After conferring with Welles about Navy Agent Isaac Henderson,, President Lincoln writes New York Evening Post Editor William Bryant: “Yours of the 25th. has just been handed me by the Secretary of the Navy. The tone of the letter, rather than any direct statement in it, impresses me as a complaint that Mr. Henderson should have been removed from office, and arrested; coupled with the single suggestion that he be restored, if he shall establish his innocence. I know absolutely nothing of the case except as follows—Monday last Mr. Welles came to me with the letter of dismissal already written, saying he thought proper to show it to me before sending it. I asked him the charges, which he stated in a general way. With as much emphasis as I could I said `Are you entirely certain of his guilt’ He answered that he was, to which I replied `Then send the letter.’ Whether Mr. Henderson was a supporter of my second nomination I neither knew, or enquired, or even thought of. I shall be very glad indeed if he shall, as you anticipate, establish his innocence; or, to state it more strongly and properly, `if the government shall fail to establish his guilt.’ I believe however, the man who made the affidavit was of as spotless reputation as Mr. Henderson, until he was arrested on what his friends insist was outrageously insufficient evidence. I know the entire city government of Washington, with many other respectable citizens, appealed to me in his behalf, as a greatly injured gentleman.

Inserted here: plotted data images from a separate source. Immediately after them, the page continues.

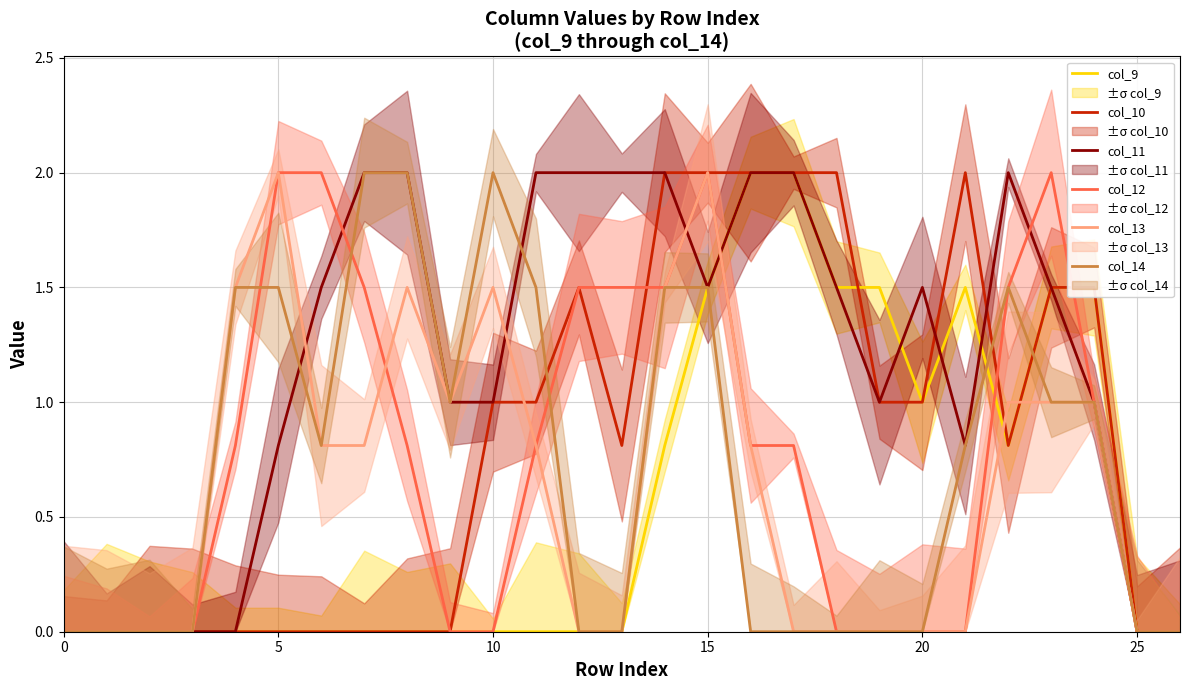

Count the number of categories in the chart.

27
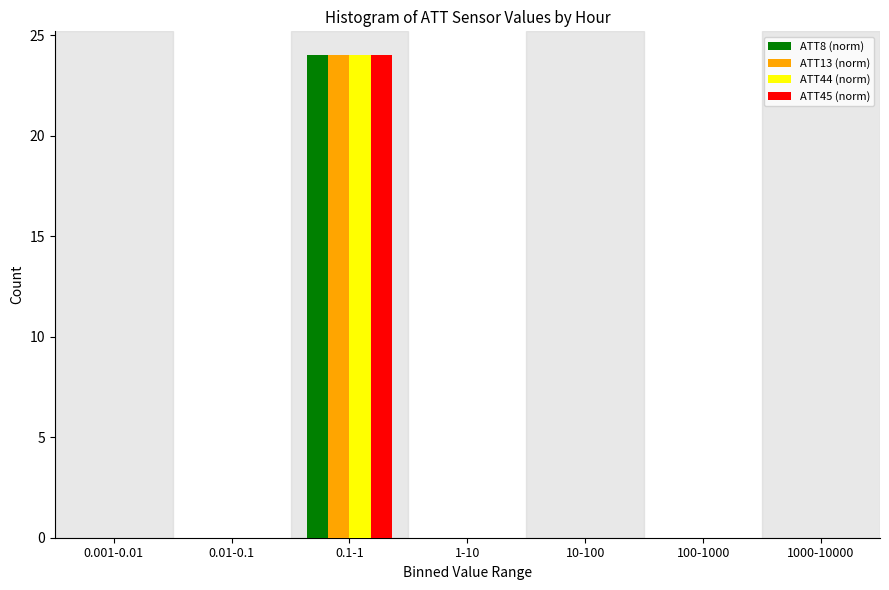

Reading left to right, what are all the values shown in this chart?

ATT8 (norm): 0.001-0.01=0	0.01-0.1=0	0.1-1=24	1-10=0	10-100=0	100-1000=0	1000-10000=0
ATT13 (norm): 0.001-0.01=0	0.01-0.1=0	0.1-1=24	1-10=0	10-100=0	100-1000=0	1000-10000=0
ATT44 (norm): 0.001-0.01=0	0.01-0.1=0	0.1-1=24	1-10=0	10-100=0	100-1000=0	1000-10000=0
ATT45 (norm): 0.001-0.01=0	0.01-0.1=0	0.1-1=24	1-10=0	10-100=0	100-1000=0	1000-10000=0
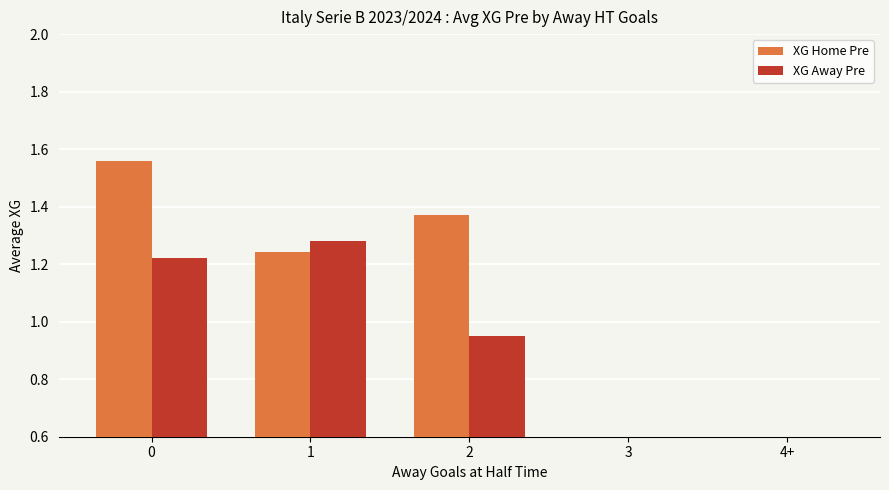

Is the value of XG Away Pre at 4+ greater than the value of XG Home Pre at 3?

No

Then, President Lincoln hoisted Bryant on his own petard: “While the subject is up may I ask whether the Evening Post has not assailed me for supposed too lenient dealing with persons charged of fraud & crime? and that in cases of which the Post could know but little of the facts? I shall certainly deal as leniently with Mr. Henderson as I have felt it my duty to deal with others, notwithstanding any newspaper assaults.”
Attorney General Edward Bates writes in his diary:“The President returned, night before last, from his visit to the army in Va. He is perceptably [sic] disappointed at the small measure of our success, in that region; but encouraged by Grant’s persistent confidence. He visited personally, appositions about Petersburg and Bermuda Hundred.”